Automatic Spoken Word Recognition

Genre classification image

Codes:

GITHUB (repo containing all assignments in the course)
Feature Extraction Notebook (This project, Asgn 3)
Word Recognition Notebook (This project, Asgn 3)

Python libraries used: Hmmlearn, Librosa, Soundfile, Pandas, Numpy

This was a course assignment for the course EE 679: Speech Processing. The dataset was a subset of Google Speech Commands Dataset. For the problem statement please refer to this document.

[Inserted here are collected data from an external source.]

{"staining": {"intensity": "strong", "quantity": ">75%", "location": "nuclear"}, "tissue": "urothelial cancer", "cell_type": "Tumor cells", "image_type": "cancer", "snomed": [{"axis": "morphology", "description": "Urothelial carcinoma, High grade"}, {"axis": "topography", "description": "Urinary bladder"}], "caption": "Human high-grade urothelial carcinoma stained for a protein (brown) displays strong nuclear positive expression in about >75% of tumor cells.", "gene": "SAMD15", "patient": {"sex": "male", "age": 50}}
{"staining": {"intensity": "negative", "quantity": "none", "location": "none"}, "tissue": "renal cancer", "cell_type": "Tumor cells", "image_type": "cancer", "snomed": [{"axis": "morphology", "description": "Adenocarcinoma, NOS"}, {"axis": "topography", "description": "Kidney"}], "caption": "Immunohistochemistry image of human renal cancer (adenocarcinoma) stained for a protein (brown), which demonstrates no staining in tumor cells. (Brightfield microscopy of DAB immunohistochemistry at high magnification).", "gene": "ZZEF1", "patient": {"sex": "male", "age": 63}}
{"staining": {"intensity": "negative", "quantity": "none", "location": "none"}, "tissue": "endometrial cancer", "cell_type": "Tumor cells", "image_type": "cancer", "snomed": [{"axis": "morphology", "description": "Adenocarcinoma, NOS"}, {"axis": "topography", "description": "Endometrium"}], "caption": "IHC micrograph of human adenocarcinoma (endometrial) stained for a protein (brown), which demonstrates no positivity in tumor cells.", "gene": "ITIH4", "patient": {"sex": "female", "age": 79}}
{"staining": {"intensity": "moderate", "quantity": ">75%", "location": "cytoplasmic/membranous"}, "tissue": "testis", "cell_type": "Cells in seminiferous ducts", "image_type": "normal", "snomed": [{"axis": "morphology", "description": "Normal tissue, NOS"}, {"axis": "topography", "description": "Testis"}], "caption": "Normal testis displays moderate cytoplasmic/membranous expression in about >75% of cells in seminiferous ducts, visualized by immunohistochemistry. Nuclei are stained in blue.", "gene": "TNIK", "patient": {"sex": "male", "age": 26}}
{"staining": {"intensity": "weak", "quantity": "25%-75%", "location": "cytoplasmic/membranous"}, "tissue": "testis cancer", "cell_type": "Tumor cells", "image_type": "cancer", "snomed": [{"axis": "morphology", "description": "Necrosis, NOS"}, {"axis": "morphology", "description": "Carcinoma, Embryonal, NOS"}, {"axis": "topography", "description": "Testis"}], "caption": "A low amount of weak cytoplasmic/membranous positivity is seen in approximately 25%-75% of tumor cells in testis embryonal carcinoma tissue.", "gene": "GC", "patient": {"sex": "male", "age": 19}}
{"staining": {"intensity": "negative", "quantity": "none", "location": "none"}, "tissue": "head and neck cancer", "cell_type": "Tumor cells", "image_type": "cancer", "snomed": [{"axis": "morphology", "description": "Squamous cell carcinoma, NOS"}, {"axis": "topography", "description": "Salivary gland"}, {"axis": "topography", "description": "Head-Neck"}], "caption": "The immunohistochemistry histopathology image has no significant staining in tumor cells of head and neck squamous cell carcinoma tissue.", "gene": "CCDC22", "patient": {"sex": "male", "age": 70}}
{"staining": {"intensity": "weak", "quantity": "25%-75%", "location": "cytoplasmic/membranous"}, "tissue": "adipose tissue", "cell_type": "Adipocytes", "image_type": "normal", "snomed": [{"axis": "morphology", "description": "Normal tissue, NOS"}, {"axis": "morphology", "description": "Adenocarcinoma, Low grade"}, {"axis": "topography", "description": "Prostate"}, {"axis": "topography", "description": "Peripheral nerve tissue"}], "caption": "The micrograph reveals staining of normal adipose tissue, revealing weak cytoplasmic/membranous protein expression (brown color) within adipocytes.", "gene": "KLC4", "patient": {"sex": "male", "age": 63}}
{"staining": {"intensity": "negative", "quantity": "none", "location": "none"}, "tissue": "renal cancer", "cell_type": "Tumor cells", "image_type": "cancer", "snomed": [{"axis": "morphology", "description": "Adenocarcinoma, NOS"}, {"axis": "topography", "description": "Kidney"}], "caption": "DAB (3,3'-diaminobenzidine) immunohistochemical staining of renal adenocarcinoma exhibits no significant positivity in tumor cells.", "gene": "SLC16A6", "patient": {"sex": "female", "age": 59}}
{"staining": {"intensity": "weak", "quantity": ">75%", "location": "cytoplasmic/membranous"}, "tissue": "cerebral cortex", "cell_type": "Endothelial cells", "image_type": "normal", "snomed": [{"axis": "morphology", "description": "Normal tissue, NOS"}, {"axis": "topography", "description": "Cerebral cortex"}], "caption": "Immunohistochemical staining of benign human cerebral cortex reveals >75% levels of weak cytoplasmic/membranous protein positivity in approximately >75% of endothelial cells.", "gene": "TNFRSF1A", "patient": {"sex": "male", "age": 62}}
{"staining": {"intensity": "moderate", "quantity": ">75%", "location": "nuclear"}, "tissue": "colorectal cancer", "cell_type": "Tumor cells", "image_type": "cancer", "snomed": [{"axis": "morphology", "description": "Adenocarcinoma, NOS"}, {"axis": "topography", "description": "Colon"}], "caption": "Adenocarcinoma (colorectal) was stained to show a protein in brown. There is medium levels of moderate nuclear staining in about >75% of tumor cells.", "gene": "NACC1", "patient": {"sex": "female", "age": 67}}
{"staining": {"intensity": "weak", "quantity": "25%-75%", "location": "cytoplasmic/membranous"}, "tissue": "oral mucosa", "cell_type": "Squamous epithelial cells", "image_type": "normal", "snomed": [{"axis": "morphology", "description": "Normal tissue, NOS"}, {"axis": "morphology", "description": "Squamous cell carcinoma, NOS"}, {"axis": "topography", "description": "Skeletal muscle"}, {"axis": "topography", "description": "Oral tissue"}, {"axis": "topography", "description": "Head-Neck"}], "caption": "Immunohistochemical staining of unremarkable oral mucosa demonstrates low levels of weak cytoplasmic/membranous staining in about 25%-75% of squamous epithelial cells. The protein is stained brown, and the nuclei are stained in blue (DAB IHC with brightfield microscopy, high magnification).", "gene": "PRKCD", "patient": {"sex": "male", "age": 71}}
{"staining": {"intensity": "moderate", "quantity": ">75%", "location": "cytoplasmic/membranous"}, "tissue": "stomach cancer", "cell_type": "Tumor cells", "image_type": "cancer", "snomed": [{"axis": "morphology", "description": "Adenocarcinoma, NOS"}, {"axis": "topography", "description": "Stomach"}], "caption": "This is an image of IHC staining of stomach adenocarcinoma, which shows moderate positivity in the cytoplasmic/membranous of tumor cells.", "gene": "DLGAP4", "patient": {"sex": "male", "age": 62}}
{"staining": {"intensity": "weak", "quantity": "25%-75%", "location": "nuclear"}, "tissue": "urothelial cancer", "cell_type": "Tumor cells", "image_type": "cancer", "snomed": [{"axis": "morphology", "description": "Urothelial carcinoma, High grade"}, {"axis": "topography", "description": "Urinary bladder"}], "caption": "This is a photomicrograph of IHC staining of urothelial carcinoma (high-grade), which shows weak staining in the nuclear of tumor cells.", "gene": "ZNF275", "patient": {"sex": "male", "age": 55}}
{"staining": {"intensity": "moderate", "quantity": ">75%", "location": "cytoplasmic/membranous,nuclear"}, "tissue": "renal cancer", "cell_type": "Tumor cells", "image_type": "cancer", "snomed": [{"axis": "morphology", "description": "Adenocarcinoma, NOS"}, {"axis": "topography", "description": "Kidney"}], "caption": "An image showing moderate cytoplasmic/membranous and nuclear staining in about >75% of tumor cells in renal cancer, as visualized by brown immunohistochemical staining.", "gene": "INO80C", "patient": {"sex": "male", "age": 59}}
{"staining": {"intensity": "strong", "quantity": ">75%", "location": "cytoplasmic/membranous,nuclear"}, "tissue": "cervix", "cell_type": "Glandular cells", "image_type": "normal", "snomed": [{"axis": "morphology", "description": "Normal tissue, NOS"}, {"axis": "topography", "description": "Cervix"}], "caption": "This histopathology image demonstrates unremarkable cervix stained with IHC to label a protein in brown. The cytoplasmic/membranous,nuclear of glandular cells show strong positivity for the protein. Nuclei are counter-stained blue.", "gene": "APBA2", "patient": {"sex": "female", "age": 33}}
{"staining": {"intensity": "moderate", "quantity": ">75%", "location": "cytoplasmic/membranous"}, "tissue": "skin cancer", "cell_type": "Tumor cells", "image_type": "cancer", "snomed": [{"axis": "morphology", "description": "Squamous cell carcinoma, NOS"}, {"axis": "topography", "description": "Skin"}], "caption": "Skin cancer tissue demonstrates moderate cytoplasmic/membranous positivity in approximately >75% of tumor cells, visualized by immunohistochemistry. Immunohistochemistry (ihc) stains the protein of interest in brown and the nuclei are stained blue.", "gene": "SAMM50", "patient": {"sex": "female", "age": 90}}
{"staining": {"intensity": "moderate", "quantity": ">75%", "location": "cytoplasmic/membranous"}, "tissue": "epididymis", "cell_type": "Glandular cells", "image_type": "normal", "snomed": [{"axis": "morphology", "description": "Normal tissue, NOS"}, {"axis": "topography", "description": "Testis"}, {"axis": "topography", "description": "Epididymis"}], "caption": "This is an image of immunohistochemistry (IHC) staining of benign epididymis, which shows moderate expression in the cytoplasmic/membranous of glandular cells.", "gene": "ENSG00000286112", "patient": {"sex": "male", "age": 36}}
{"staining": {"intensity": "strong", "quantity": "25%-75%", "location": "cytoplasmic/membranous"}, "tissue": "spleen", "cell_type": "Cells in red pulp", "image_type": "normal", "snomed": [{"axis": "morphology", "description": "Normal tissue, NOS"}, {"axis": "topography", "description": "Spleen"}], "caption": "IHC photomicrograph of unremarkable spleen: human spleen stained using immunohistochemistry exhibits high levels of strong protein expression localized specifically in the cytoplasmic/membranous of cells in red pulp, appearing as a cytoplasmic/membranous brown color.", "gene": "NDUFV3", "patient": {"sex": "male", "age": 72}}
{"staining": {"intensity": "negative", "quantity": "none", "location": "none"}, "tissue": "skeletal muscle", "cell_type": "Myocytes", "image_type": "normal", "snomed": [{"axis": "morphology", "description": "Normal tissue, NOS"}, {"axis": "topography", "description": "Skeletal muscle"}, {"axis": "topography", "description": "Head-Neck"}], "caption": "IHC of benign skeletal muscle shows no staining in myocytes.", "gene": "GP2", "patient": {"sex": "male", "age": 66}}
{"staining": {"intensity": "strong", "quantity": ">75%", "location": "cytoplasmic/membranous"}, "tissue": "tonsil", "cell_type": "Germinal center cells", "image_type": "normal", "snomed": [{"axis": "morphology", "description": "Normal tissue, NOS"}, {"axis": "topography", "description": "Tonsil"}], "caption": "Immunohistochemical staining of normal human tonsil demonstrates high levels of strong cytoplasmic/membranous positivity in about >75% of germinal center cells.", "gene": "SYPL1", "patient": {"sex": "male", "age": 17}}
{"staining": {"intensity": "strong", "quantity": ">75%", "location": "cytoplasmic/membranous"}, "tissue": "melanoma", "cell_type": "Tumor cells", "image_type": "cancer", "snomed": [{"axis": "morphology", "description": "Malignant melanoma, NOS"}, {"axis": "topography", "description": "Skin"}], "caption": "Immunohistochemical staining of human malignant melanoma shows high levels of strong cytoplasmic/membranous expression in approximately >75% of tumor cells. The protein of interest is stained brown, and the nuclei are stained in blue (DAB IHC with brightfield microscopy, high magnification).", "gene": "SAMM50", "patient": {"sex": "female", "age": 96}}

From the audio files of the words, Mel Frequency Cepstral Coefficients (MFCCs) and their first differences (delta terms) and second differences (double delta terms) were computed using Librosa. Using these features, HMM models were trained using the package Hmmlearn. For each of the 10 words, one HMM was trained. To predict the word from an MFCC feature vector, the vecotr was passed to each of the 10 models and the one with the maximum log probability score under the models was chosen as the predicted word from the system.

I got an accuracy of 89% (10-class classification) on clean test data and 81% on noise test data (seven types of noise files were provided as a part of the problem statement). For details of the implementation, please check the comments and codes in the two notebooks linked above.

The Github repository also contains details (problem statements and codes/solutions) of other 2 assignments in the course (Source Filter Model for Vowel Generation, and Linear Predictive Analysis).